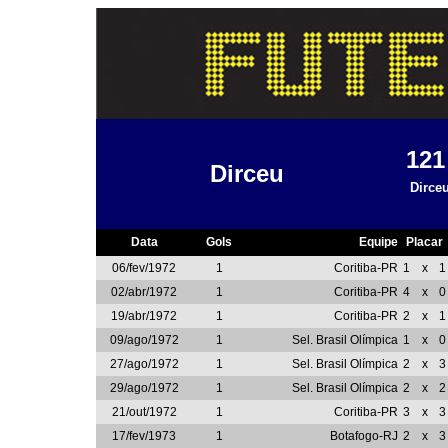
12
Dirceu
Dirce
Data
Gols
Equipe
Placar
06/fev/1972
1
Coritiba-PR
1
x
1
02/abr/1972
1
Coritiba-PR
4
x
0
19/abr/1972
1
Coritiba-PR
2
x
1
09/ago/1972
1
Sel. Brasil Olímpica
1
x
0
27/ago/1972
1
Sel. Brasil Olímpica
2
x
3
29/ago/1972
1
Sel. Brasil Olímpica
2
x
2
21/out/1972
1
Coritiba-PR
3
x
3
17/fev/1973
1
Botafogo-RJ
2
x
3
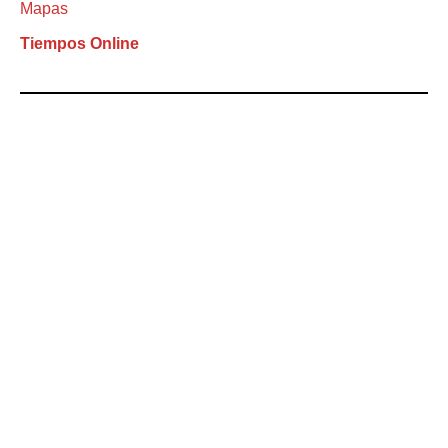
Mapas
Tiempos Online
+++
EXERCISE AIM: Write out, exactly and only, the lines from the one containing "29/ago/1972" through the last line of the material above. Pictures do not go in the copy.

EXPECTED OUTPUT:
29/ago/1972
1
Sel. Brasil Olímpica
2
x
2
21/out/1972
1
Coritiba-PR
3
x
3
17/fev/1973
1
Botafogo-RJ
2
x
3
Mapas
Tiempos Online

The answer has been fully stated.